Ψ(x,0) = A[##\psi_1 (x) + \psi_2 (x)##]

If you measured the energy of this particle, what values might you get, and what is the probability of getting each of them?

- Relevant Equations
- Ψ(x,0) = A[##\psi_1 (x) + \psi_2 (x)##]

##\sum_{n=1}^\infty |c_n|^2=1##

I am working through David Griffiths' "Introduction to Quantum Mechanics". All of the solutions are provided online by Griffiths himself. This is Problem 2.5(e). I understand his solution but I'm confused about one thing. After normalizing Ψ, we find ##A=\frac {1}{\sqrt2}##. Griffiths notes that the probability of obtaining each of the energies associated with each ##\psi## is 1/2 which makes sense. What I'm confused about is what the coefficients ##c_n## in front of the ##\psi_n## are (every wave function Ψ is supposed to be a linear combination of the ##\psi_n##).

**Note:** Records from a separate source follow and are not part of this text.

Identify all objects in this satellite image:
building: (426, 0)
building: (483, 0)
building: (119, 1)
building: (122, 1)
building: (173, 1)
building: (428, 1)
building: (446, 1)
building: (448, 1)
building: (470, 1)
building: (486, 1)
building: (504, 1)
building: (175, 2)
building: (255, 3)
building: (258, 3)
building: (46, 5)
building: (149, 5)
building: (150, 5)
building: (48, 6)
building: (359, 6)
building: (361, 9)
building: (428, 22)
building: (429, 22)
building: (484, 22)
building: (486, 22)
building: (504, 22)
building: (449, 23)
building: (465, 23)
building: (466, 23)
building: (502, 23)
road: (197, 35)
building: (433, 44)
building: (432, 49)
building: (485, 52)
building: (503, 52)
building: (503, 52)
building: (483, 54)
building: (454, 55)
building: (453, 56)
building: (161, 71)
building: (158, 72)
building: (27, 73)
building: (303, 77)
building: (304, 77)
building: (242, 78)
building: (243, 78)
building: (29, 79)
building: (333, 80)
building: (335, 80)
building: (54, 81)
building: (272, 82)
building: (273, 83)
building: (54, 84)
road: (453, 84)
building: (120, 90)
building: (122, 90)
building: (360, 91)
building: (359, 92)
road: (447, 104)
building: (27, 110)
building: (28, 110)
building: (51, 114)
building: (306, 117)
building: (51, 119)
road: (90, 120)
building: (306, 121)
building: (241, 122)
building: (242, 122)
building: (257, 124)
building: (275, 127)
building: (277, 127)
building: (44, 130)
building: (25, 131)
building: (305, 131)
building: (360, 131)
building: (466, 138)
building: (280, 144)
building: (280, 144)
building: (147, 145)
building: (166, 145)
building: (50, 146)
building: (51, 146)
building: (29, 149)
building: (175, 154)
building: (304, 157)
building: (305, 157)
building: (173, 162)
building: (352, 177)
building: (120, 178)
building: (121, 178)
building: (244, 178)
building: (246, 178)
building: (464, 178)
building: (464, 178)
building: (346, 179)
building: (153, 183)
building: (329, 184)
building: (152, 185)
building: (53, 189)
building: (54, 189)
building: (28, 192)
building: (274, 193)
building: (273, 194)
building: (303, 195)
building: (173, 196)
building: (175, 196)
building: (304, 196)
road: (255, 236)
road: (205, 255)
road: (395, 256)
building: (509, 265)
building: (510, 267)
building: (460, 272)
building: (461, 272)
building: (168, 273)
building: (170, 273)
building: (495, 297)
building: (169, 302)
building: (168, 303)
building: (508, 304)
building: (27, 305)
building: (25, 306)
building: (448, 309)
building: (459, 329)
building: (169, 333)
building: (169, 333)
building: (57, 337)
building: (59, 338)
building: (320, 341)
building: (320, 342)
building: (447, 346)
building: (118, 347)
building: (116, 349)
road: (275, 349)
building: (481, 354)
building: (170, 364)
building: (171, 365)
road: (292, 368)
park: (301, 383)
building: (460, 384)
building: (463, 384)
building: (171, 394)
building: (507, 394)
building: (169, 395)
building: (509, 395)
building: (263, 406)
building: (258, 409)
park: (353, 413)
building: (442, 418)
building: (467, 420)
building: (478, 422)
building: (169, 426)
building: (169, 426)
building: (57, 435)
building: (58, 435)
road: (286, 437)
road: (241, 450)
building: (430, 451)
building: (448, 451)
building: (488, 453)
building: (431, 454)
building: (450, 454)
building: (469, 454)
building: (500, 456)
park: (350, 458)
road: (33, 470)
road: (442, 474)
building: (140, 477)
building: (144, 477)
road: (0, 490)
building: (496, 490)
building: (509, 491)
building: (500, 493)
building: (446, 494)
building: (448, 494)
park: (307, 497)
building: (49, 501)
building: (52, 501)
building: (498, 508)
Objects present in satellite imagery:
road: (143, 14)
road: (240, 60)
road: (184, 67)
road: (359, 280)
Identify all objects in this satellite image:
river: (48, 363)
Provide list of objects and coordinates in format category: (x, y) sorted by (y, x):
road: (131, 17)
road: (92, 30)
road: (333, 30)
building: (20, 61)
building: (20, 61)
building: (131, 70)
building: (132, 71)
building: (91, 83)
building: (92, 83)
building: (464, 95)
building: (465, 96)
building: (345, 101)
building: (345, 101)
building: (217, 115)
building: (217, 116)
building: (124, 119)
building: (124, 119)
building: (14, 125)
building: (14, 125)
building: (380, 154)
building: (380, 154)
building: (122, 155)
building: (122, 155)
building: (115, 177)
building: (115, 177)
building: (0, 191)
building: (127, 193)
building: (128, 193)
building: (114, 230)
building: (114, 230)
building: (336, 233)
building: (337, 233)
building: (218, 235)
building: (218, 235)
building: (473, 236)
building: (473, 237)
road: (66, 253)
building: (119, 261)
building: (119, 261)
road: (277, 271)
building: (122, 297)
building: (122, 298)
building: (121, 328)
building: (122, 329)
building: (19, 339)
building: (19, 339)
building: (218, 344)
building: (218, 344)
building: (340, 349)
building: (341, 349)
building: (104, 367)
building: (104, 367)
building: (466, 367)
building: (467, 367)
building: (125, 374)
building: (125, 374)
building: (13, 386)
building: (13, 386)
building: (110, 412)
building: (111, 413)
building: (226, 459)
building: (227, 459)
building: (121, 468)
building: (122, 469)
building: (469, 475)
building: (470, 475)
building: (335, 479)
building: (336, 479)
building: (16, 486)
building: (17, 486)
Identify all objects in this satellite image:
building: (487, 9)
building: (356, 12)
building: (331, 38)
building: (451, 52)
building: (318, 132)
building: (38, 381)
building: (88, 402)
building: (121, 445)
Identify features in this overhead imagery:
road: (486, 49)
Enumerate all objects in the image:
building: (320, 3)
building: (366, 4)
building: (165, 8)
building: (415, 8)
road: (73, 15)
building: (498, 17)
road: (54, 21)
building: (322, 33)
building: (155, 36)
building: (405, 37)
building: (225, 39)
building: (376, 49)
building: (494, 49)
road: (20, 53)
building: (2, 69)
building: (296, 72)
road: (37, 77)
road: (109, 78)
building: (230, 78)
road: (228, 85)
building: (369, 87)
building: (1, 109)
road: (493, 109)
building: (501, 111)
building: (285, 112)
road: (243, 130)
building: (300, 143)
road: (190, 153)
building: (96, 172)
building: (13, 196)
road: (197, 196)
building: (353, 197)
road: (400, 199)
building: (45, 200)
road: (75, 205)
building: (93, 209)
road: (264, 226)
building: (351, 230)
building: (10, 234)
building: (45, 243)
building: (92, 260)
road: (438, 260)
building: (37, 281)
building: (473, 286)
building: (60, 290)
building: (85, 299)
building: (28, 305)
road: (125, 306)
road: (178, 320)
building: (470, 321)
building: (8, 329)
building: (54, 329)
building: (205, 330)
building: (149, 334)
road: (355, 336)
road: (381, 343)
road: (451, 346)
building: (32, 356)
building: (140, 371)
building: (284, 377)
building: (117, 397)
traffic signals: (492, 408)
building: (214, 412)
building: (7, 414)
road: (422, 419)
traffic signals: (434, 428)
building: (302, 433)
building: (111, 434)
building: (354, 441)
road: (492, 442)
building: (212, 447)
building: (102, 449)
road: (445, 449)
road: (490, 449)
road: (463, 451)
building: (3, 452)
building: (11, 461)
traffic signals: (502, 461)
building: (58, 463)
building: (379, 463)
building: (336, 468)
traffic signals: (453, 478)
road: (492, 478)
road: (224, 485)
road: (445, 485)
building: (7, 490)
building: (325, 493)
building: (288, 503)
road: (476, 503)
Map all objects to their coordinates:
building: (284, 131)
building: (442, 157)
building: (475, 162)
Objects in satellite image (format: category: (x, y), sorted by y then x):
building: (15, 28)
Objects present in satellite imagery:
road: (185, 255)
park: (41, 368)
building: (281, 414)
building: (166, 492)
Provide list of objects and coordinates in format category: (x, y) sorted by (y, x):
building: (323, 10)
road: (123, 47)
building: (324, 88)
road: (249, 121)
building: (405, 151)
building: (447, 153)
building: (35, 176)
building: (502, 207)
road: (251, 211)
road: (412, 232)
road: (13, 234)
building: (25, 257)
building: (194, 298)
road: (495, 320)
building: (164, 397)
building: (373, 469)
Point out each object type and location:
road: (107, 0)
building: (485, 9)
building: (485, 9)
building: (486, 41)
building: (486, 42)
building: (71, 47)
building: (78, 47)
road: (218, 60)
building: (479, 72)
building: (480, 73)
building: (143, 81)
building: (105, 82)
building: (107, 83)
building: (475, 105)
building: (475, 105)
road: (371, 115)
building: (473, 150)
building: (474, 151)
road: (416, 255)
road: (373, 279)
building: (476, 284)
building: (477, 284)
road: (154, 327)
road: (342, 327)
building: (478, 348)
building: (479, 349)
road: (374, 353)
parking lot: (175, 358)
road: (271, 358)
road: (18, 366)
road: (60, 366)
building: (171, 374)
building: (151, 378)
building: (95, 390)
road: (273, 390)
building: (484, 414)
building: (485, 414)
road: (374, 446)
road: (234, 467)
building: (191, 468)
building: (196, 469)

If we distribute ##A=\frac {1}{\sqrt2}## in Ψ(x,0) = A[##\psi_1 (x) + \psi_2 (x)##] then it seems like the coefficients ##c_n## are each just ##\frac {1}{\sqrt2}## which would be nice because then ##\sum_{n=1}^\infty |c_n|^2## (all ##c_n## being equal to 0 for n>2) would equal 1 which it should. But aren't the ##c_n## supposed to be

*different*from A? This leads me to look at Ψ(x,0) = A[##\psi_1 (x) + \psi_2 (x)##] again and conclude that each coefficient is simply 1, but this wouldn't work because then ##\sum_{n=1}^\infty |c_n|^2## would be equal to 2. So what are the ##c_n##?